## Prompt
Reply with exactly the lines from the one that contains "76, West: 11.029 -> 10.98" through the last line of the records below, and with no other lines.

## Supplied information
########################################
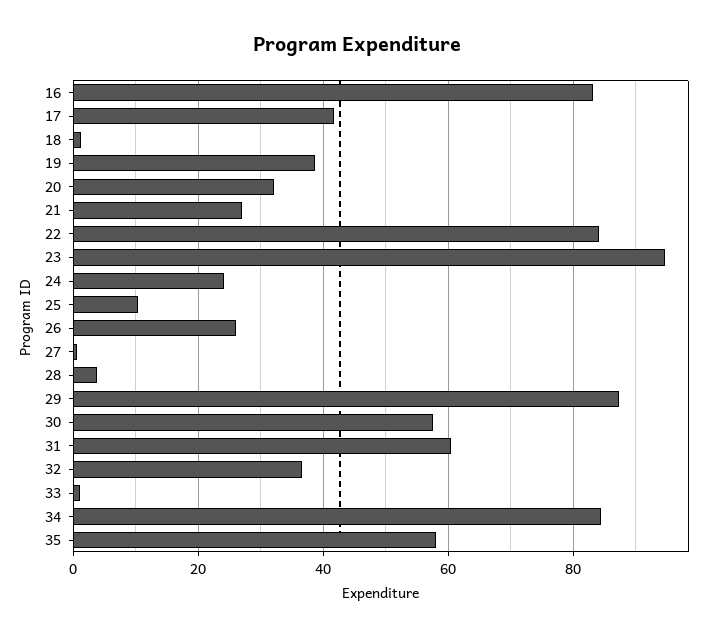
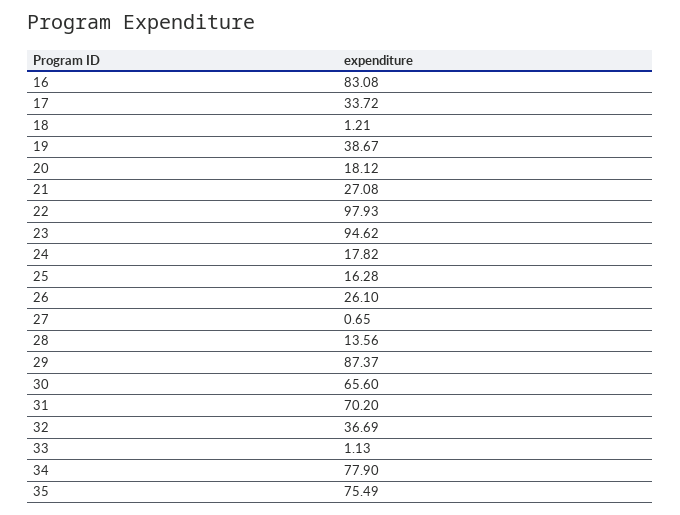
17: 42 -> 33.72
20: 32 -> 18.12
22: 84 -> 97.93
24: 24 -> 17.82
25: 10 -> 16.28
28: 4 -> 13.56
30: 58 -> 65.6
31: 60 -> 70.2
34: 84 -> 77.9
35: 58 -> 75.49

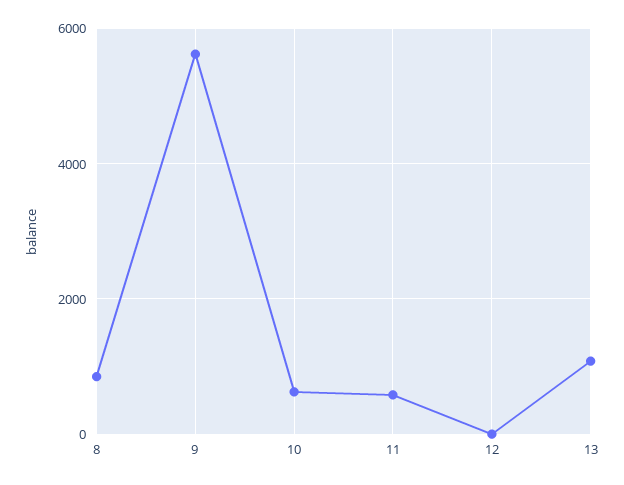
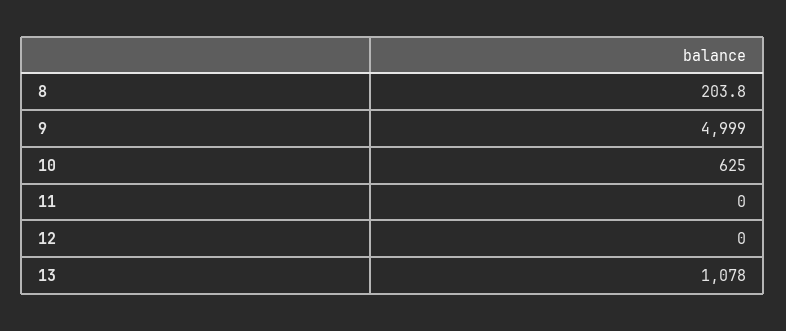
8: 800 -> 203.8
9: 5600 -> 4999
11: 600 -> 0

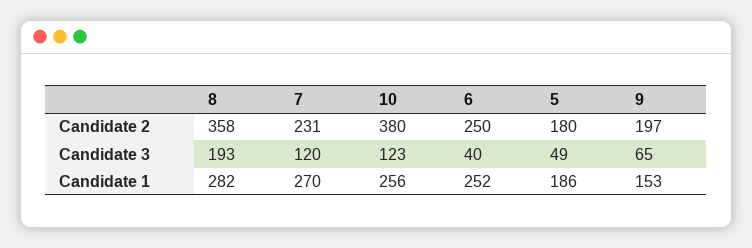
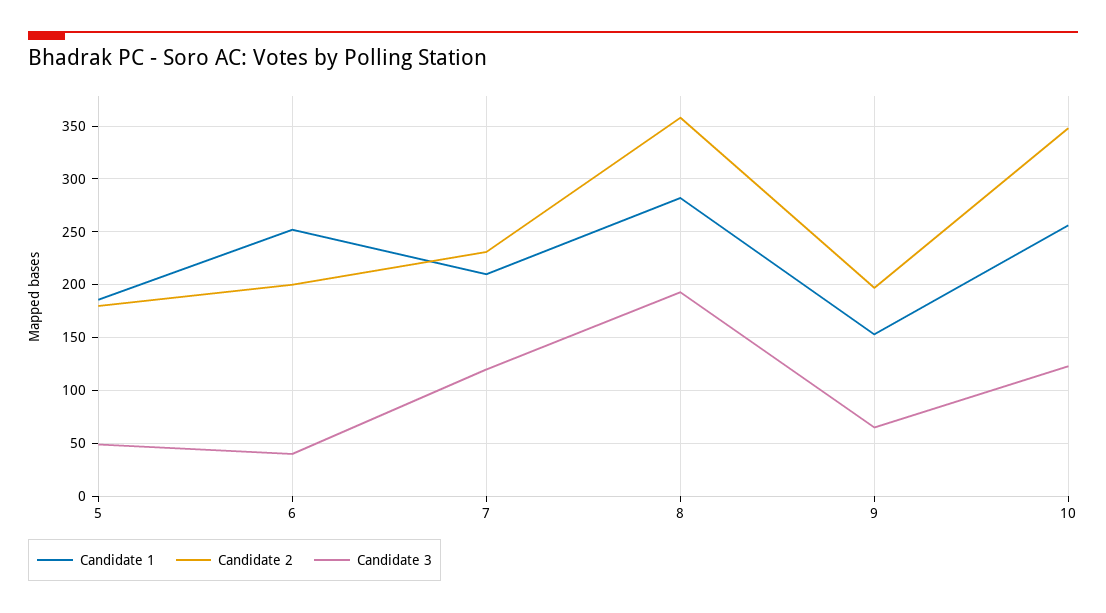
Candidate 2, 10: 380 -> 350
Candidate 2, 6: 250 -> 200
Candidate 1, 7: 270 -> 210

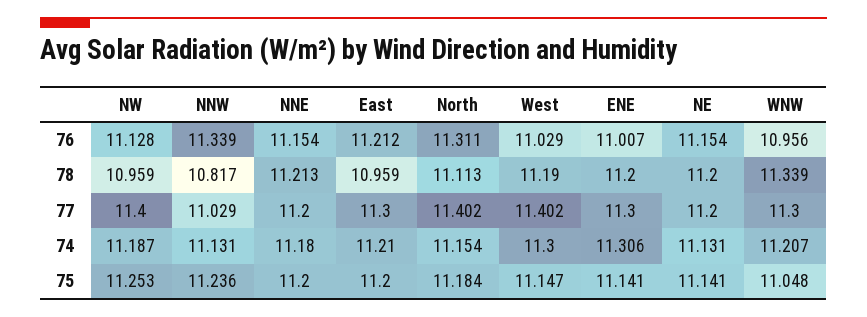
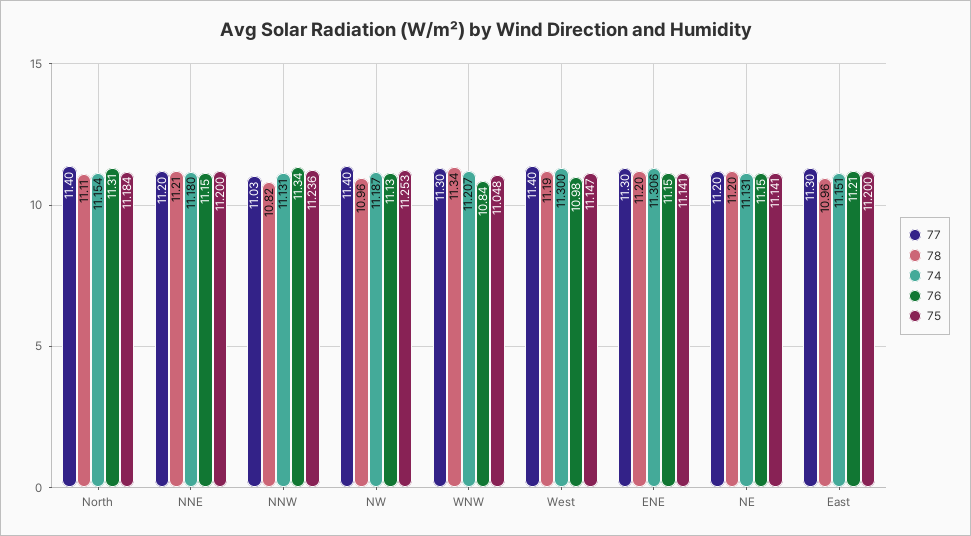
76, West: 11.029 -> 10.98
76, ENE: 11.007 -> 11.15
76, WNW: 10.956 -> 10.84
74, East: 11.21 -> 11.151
########################################
## Final answer
76, West: 11.029 -> 10.98
76, ENE: 11.007 -> 11.15
76, WNW: 10.956 -> 10.84
74, East: 11.21 -> 11.151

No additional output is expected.